Le terme « crypto » décrit une technologie de base de données, pas une catégorie d’actifs. Différentes classes d’actifs — telles que les actions, obligations, options ou comptes d’épargne (ou leurs combinaisons) — peuvent être enregistrées et stockées dans une base de données crypto, comme c’est le cas pour MKR sur Ethereum, l’une des bases de données crypto les plus populaires.

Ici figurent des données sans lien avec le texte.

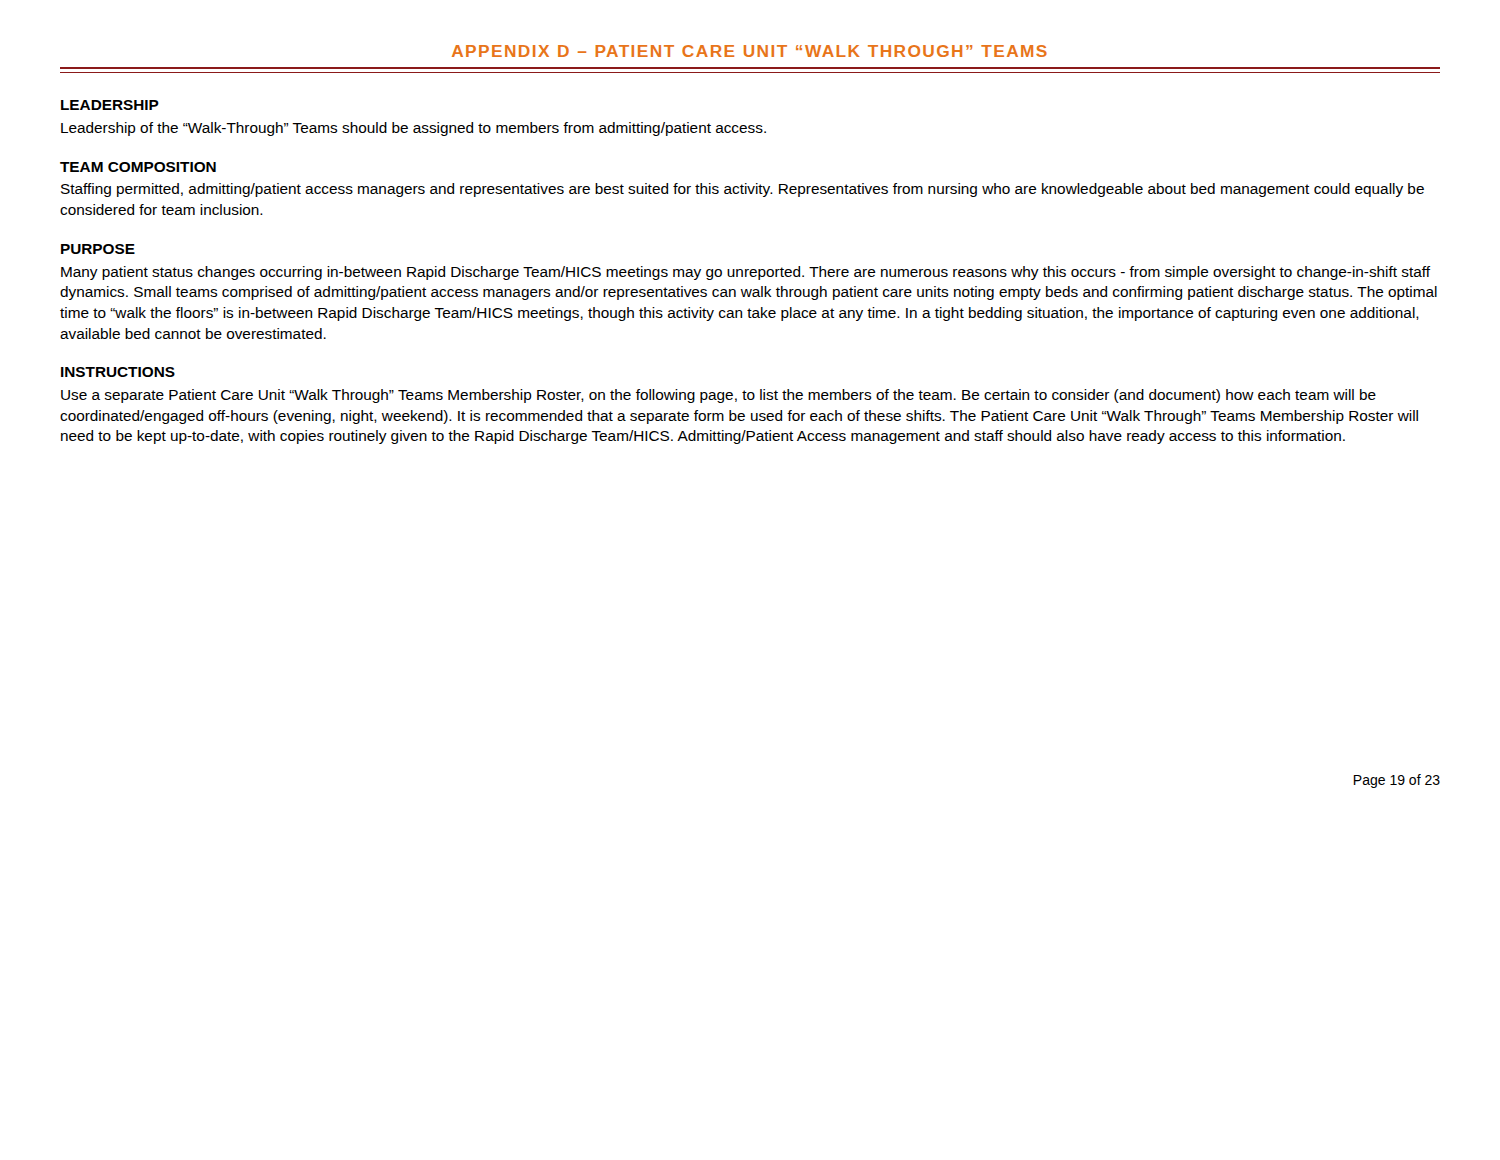APPENDIX D – PATIENT CARE UNIT “WALK THROUGH” TEAMS
Leadership
Leadership of the “Walk-Through” Teams should be assigned to members from admitting/patient access.
Team Composition
Staffing permitted, admitting/patient access managers and representatives are best suited for this activity. Representatives from nursing who are knowledgeable about bed management could equally be considered for team inclusion.
Purpose
Many patient status changes occurring in-between Rapid Discharge Team/HICS meetings may go unreported. There are numerous reasons why this occurs - from simple oversight to change-in-shift staff dynamics. Small teams comprised of admitting/patient access managers and/or representatives can walk through patient care units noting empty beds and confirming patient discharge status. The optimal time to “walk the floors” is in-between Rapid Discharge Team/HICS meetings, though this activity can take place at any time. In a tight bedding situation, the importance of capturing even one additional, available bed cannot be overestimated.
Instructions
Use a separate Patient Care Unit “Walk Through” Teams Membership Roster, on the following page, to list the members of the team. Be certain to consider (and document) how each team will be coordinated/engaged off-hours (evening, night, weekend). It is recommended that a separate form be used for each of these shifts. The Patient Care Unit “Walk Through” Teams Membership Roster will need to be kept up-to-date, with copies routinely given to the Rapid Discharge Team/HICS. Admitting/Patient Access management and staff should also have ready access to this information.
Page 19 of 23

Ces bases de données crypto appartiennent à la même catégorie que les bases Azure SQL ou Oracle : elles enregistrent des actifs, mais ne constituent pas en soi une classe d’actifs.
Vous comprenez maintenant pourquoi la recommandation de Fidelity consistant à investir 99 % du portefeuille en actions + revenu fixe et 1 % en « crypto » est absurde. C’est une erreur de catégorisation, comparable à celle de conseiller à quelqu’un de détenir 99 % d’actions + revenu fixe et de placer les 1 % restants dans une base de données Oracle.
Recommander à un client d’investir 1 % de sa richesse dans des actifs génériques stockés dans une base Oracle ne serait pas seulement une erreur de catégorie, cela semblerait franchement irresponsable. Les bases de données Oracle contiennent toutes sortes d’informations financières extravagantes, comme des paris sportifs ou des options exotiques. Quant aux bases de données crypto, elles sont notoirement envahies par des fraudes financières telles que les pyramides de Ponzi.
La « crypto » ne désigne pas une catégorie d’actifs, mais la technologie de base de données où ces actifs apparaissent. La meilleure solution serait tout simplement d’abandonner complètement ce mot.